Пусть в глаза мне посмотрит и скажет всю правду — ты, Антоха, мне на хер не нужен и плыви куда-нибудь подальше от моей пристани!

А то — что это за херня «спасибо, прощай, не ищи….»

Если «спасибо», — то какого хрена вот так сбегать? Значит, все было не так уж и херово!

А если не ищи — то к чему вообще записки оставлять? Так и скажи — гуд бай, ты, Тоха — герой не моего романа!

— Эй, Дольский, если ты такими темпами будешь со мной наперегонки за ней бегать, то, извини, можешь даже не дергаться, улитка ты моя бесценная, — сквозь гул в ушах где-то на заднем плане слышу Андрюхин голос. — Мог бы даже и не спорить, — только зря позоришься…

Только вот — поздно я рванул вперед.

Мое видение, моя Мира, — уже успела скрыться за толпой стационарников, — у них как раз пары закончились и все дружно ломанулись домой.

Хоть мне уже по хер, и я тоже ломлюсь, матерясь, расталкивая, не обращая ни на кого внимания, — и, да, Мира — моя, пока не скажет мне, чтобы шел на хер, — все равно моя!!!

Но только зря, как угорелый, ношусь по всему универскому двору и по стоянке.

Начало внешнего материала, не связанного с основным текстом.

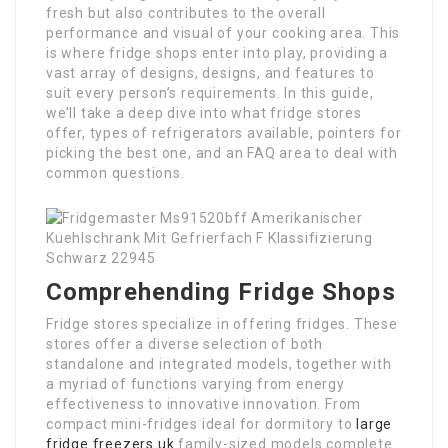
fresh but also contributes to the overall
performance and visual of your cooking area. This
is where fridge shops enter into play, providing a
vast array of designs, designs, and features to
suit every person’s requirements. In this guide,
we’ll take a deep dive into what fridge stores
offer, types of refrigerators available, pointers for
picking the best one, and an FAQ area to deal with
common questions.
Comprehending Fridge Shops
Fridge stores specialize in offering fridges. These
stores offer a diverse selection of both
standalone and integrated models, together with
a myriad of functions varying from energy
effectiveness to innovative innovation. From
compact mini-fridges ideal for dormitory to
large
fridge freezers uk
family-sized models complete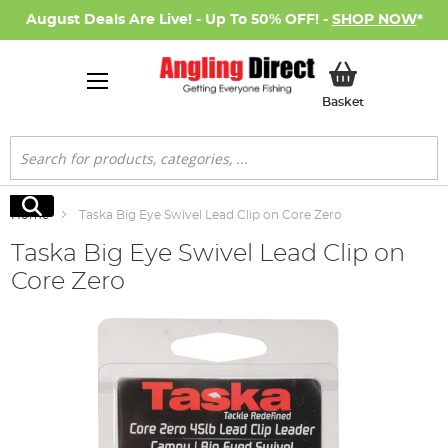
August Deals Are Live! - Up To 50% OFF! -
SHOP NOW
*
My Basket
Basket
Search
Search
Home
Taska Big Eye Swivel Lead Clip on Core Zero
Taska Big Eye Swivel Lead Clip on
Core Zero
Skip
to
the
end
of
the
images
gallery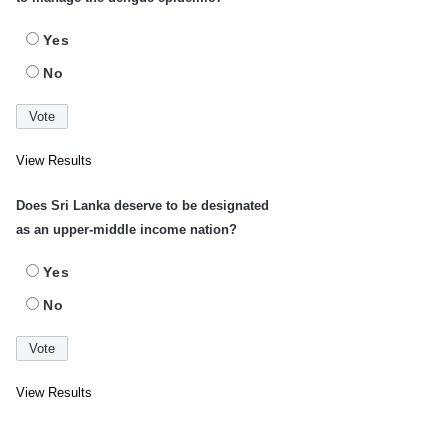
Yes
No
View Results
Does Sri Lanka deserve to be designated
as an upper-middle income nation?
Yes
No
View Results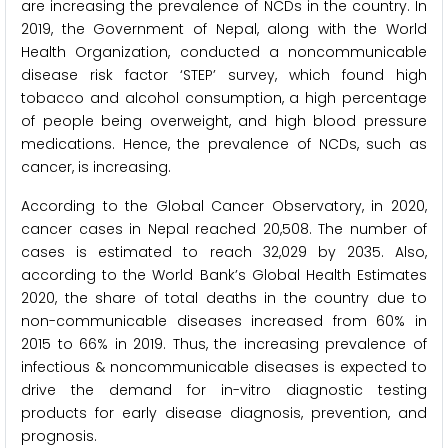
are increasing the prevalence of NCDs in the country. In
2019, the Government of Nepal, along with the World
Health Organization, conducted a noncommunicable
disease risk factor ‘STEP’ survey, which found high
tobacco and alcohol consumption, a high percentage
of people being overweight, and high blood pressure
medications. Hence, the prevalence of NCDs, such as
cancer, is increasing.
According to the Global Cancer Observatory, in 2020,
cancer cases in Nepal reached 20,508. The number of
cases is estimated to reach 32,029 by 2035. Also,
according to the World Bank’s Global Health Estimates
2020, the share of total deaths in the country due to
non-communicable diseases increased from 60% in
2015 to 66% in 2019. Thus, the increasing prevalence of
infectious & noncommunicable diseases is expected to
drive the demand for in-vitro diagnostic testing
products for early disease diagnosis, prevention, and
prognosis.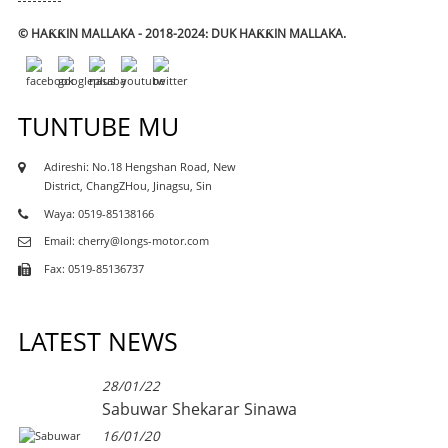
© HAƘƘIN MALLAKA - 2018-2024: DUK HAƘƘIN MALLAKA.
TUNTUBE MU
Adireshi: No.18 Hengshan Road, New
District, ChangZHou, Jinagsu, Sin
Waya: 0519-85138166
Email: cherry@longs-motor.com
Fax: 0519-85136737
LATEST NEWS
28/01/22
Sabuwar Shekarar Sinawa
16/01/20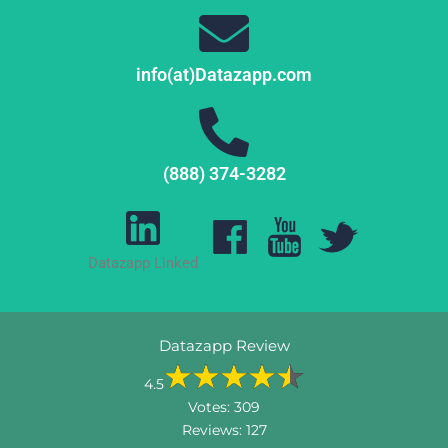
info(at)Datazapp.com
(888) 374-3282
Datazapp Linked
Datazapp Review
4.5
Votes:
309
Reviews:
127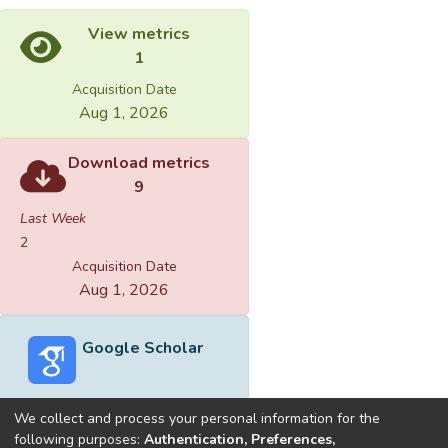
View metrics
1
Acquisition Date
Aug 1, 2026
Download metrics
9
Last Week
2
Acquisition Date
Aug 1, 2026
Google Scholar
We collect and process your personal information for the
following purposes:
Authentication, Preferences,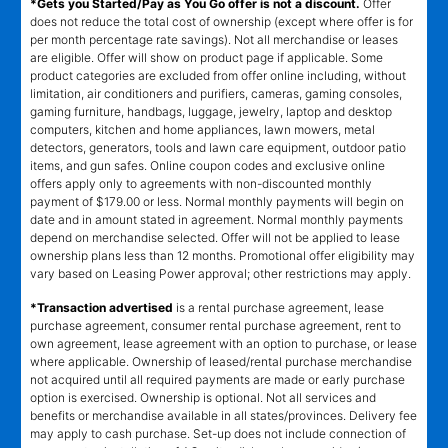
*Gets you Started/Pay as You Go offer is not a discount.
Offer
does not reduce the total cost of ownership (except where offer is for
per month percentage rate savings). Not all merchandise or leases
are eligible. Offer will show on product page if applicable. Some
product categories are excluded from offer online including, without
limitation, air conditioners and purifiers, cameras, gaming consoles,
gaming furniture, handbags, luggage, jewelry, laptop and desktop
computers, kitchen and home appliances, lawn mowers, metal
detectors, generators, tools and lawn care equipment, outdoor patio
items, and gun safes. Online coupon codes and exclusive online
offers apply only to agreements with non-discounted monthly
payment of $179.00 or less. Normal monthly payments will begin on
date and in amount stated in agreement. Normal monthly payments
depend on merchandise selected. Offer will not be applied to lease
ownership plans less than 12 months. Promotional offer eligibility may
vary based on Leasing Power approval; other restrictions may apply.
*Transaction advertised
is a rental purchase agreement, lease
purchase agreement, consumer rental purchase agreement, rent to
own agreement, lease agreement with an option to purchase, or lease
where applicable. Ownership of leased/rental purchase merchandise
not acquired until all required payments are made or early purchase
option is exercised. Ownership is optional. Not all services and
benefits or merchandise available in all states/provinces. Delivery fee
may apply to cash purchase. Set-up does not include connection of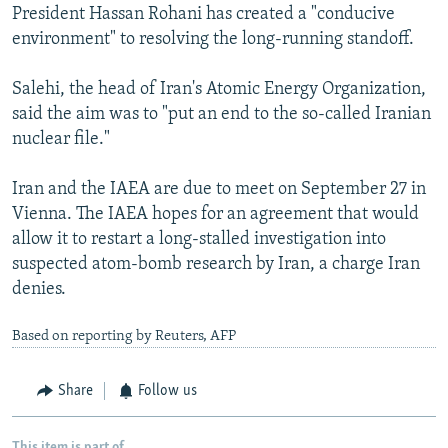
President Hassan Rohani has created a "conducive
environment" to resolving the long-running standoff.
Salehi, the head of Iran's Atomic Energy Organization,
said the aim was to "put an end to the so-called Iranian
nuclear file."
Iran and the IAEA are due to meet on September 27 in
Vienna. The IAEA hopes for an agreement that would
allow it to restart a long-stalled investigation into
suspected atom-bomb research by Iran, a charge Iran
denies.
Based on reporting by Reuters, AFP
Share
Follow us
This item is part of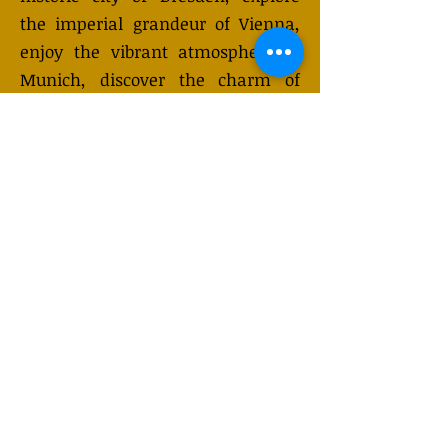
the imperial grandeur of Vienna,
enjoy the vibrant atmosphere of
Munich, discover the charm of
Salzburg, or learn about history at
Auschwitz. While Prague is famous
for its enchanting riverside setting
and golden spires, these
international excursions provide a
unique opportunity to experience
the richness of European culture in
just a day.
GET QUOTE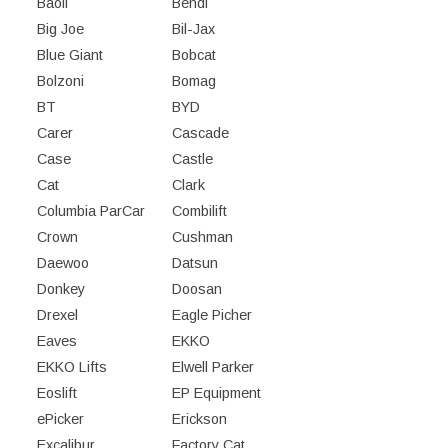
Baoli
Bendi
Big Joe
Bil-Jax
Blue Giant
Bobcat
Bolzoni
Bomag
BT
BYD
Carer
Cascade
Case
Castle
Cat
Clark
Columbia ParCar
Combilift
Crown
Cushman
Daewoo
Datsun
Donkey
Doosan
Drexel
Eagle Picher
Eaves
EKKO
EKKO Lifts
Elwell Parker
Eoslift
EP Equipment
ePicker
Erickson
Excalibur
Factory Cat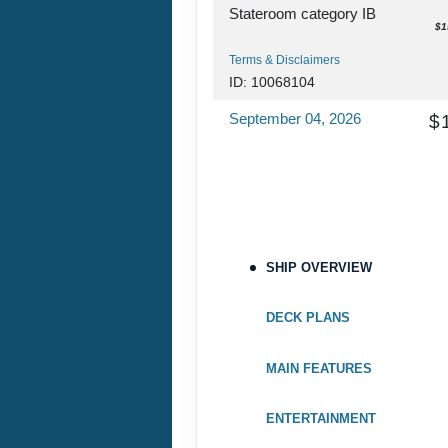
Stateroom category IB
$1
Terms & Disclaimers
ID: 10068104
September 04, 2026
$
Sep 11, 2026
to
Stateroom category IB
$1
Terms & Disclaimers
ID: 10070930
SHIP OVERVIEW
September 11, 2026
$
Sep 18, 2026
to
DECK PLANS
Stateroom category IB
$1
MAIN FEATURES
Terms & Disclaimers
ID: 10069284
ENTERTAINMENT
September 18, 2026
$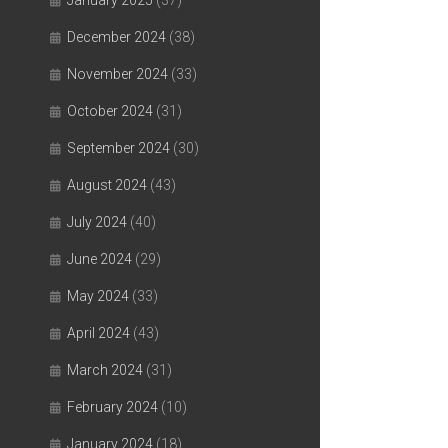
January 2025
(37)
December 2024
(38)
November 2024
(33)
October 2024
(31)
September 2024
(30)
August 2024
(43)
July 2024
(40)
June 2024
(29)
May 2024
(33)
April 2024
(43)
March 2024
(31)
February 2024
(10)
January 2024
(18)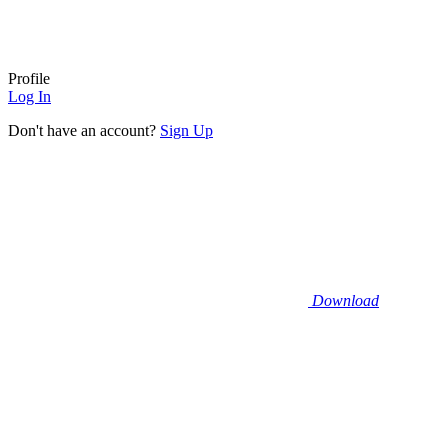
Profile
Log In
Don't have an account?
Sign Up
Download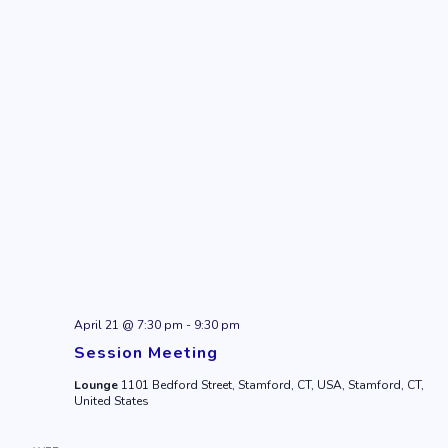
April 21 @ 7:30 pm
-
9:30 pm
Session Meeting
Lounge
1101 Bedford Street, Stamford, CT, USA, Stamford, CT,
United States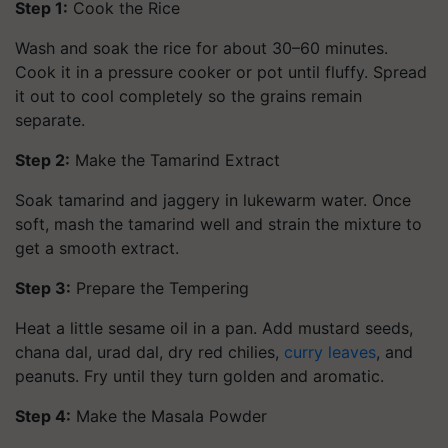
Step 1:
Cook the Rice
Wash and soak the rice for about 30–60 minutes.
Cook it in a pressure cooker or pot until fluffy. Spread
it out to cool completely so the grains remain
separate.
Step 2:
Make the Tamarind Extract
Soak tamarind and jaggery in lukewarm water. Once
soft, mash the tamarind well and strain the mixture to
get a smooth extract.
Step 3:
Prepare the Tempering
Heat a little sesame oil in a pan. Add mustard seeds,
chana dal, urad dal, dry red chilies,
curry leaves
, and
peanuts. Fry until they turn golden and aromatic.
Step 4:
Make the Masala Powder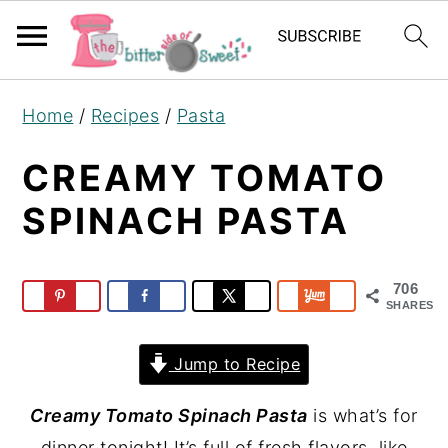
S
S
S
Home
/
Recipes
/
Pasta
k
k
k
i
i
i
CREAMY TOMATO
p
p
p
SPINACH PASTA
t
t
t
o
o
o
p
m
p
706
SHARES
r
a
r
i
i
i
Jump to Recipe
m
n
m
Creamy Tomato Spinach Pasta
is what’s for
a
c
a
dinner tonight! It’s full of fresh flavors, like
r
o
r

Потому что ловлю только воздух, и то, кажется, совсем уже схожу с ума — все вокруг кажется мне наполненным ее запахом спелой, горячей от солнца вишни и корицы, и, блядь, просто задыхаюсь, останавливаясь и тяжело опираясь руками на бедра — реально, носился, как угорелый.

— Ты чего, Антон? — они все смотрят на меня как на ненормального, да и в этом есть толика правды, похоже, я совсем свихнулся.